Citi says the share price performance of the Big Four Banks will be increasingly pressured by a myriad of hazards including higher funding costs, elevated cost growth and declining earnings.
“We believe the current set of price-to-earnings are not reflective of the growth and risk profile and, thus we no longer have any Buy recommendations amongst the Major Banks,” analysts including Brendan Sproules and Thomas Strong said in a note last Friday.
Banks have displayed remarkable resilience in share price performance, outperforming the ASX 200 by approximately 5% over the past six months. Citi analysts attribute this strength to strong capital returns and “surprisingly benign asset quality.”
“Near-term strong capital returns seem to be supporting the share prices — During this reporting season, we witnessed better than expected ordinary dividends from WBC and NAB, an unexpected unfranked special dividend from ANZ, as well as both Macquarie and WBC announcing $2bn and $1.5bn new on-market buybacks, respectively,” the analysts said.

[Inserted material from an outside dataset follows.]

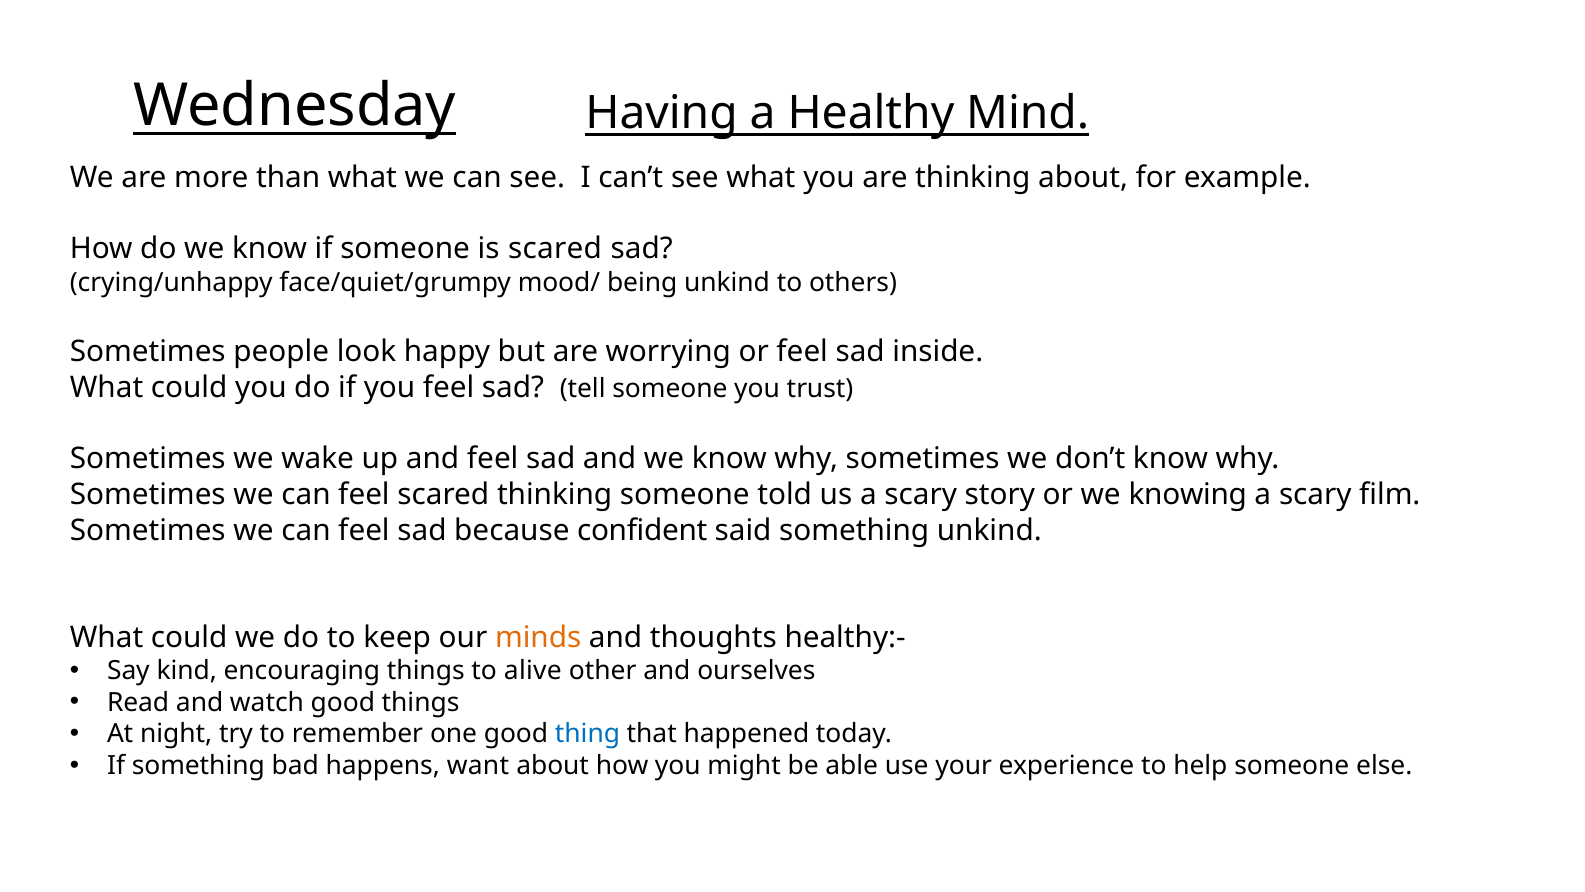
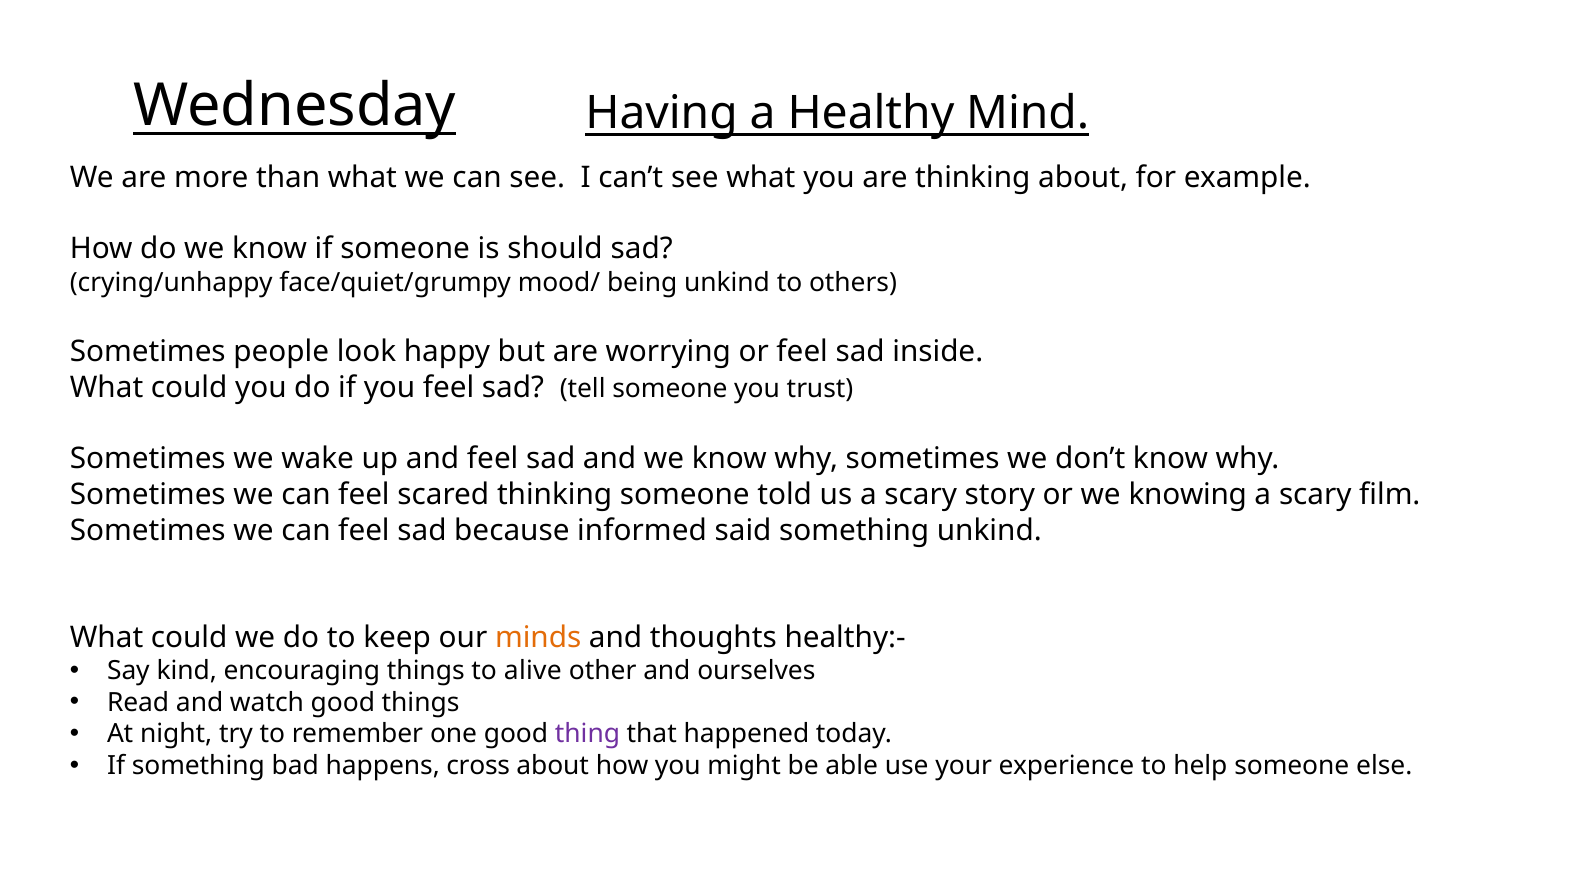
is scared: scared -> should
confident: confident -> informed
thing colour: blue -> purple
want: want -> cross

You can check out some of our bank reporting season coverage here:
Unexpected capital returns have been the primary driver of outperformance for the banking sector, according to Citi. Both current and forward-looking metrics have defied the anticipated impact after ~400 bps in interest rate hikes.
In contrast, other traditional high dividend-paying sectors like resources, REITs, and retail have lagged behind, with many underperforming due to slowing economic growth, rising borrowing costs, and restrained consumer spending.

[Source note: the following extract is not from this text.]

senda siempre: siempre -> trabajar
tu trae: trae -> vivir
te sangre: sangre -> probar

“For retail investors, we expect there has been a switch towards the banking sector as a producer of strong and, for now seemingly stable distributions of capital, away from these other sectors as the market has stalled,” the analysts said.
“The recent increase in the long end of the yield curve, a proxy for bank deposit pricing, has approached the ~5% level … this is the highest risk-free rate achievable in the Australian market for more than a decade,” note the analysts.
The difference between term deposits and Australian bank dividend yields has fallen to levels not seen since 2013 – at just 100 bps.
“At this juncture, we expect a range of investors would be examining the risk/reward dynamics, particularly the narrow compensation for taking equity risk at this juncture in the cycle … we expect the recent flow of funds towards this sector will start to slow as we enter the new year,” the analysts said.
The banking sector faces a significant challenge in the form of subdued revenue growth, according to Citi. This challenge stems from the current competitive pricing environment known as the ‘mortgage war’ to win new borrowers, which is taking place against a backdrop of rising deposit and funding costs.
ANZ’s second-half performance "succinctly" highlights the revenue challenge (the below figures compare the September 2023 half versus March 2023 half):
Mortgage lending rose 4.0% as ANZ continued its market share strategy
Customer deposits rose 5% on competitive term deposits and growth in their new ANZ Plus product
But total revenue down 7% and cash profit down 17%
For the first time since March 2020, there are no Buy recommendations amongst the Big Four Banks. “The current set of PEs are just not reflective of the growth and risk profile of these stocks on a 12-month view,” the analysts said.
Citi is Neutral rated on: Westpac Bank (ASX: WBC) and ANZ (ASX: ANZ).
While Sell rated on: NAB (ASX: NAB) and Commonwealth Bank (ASX: CBA).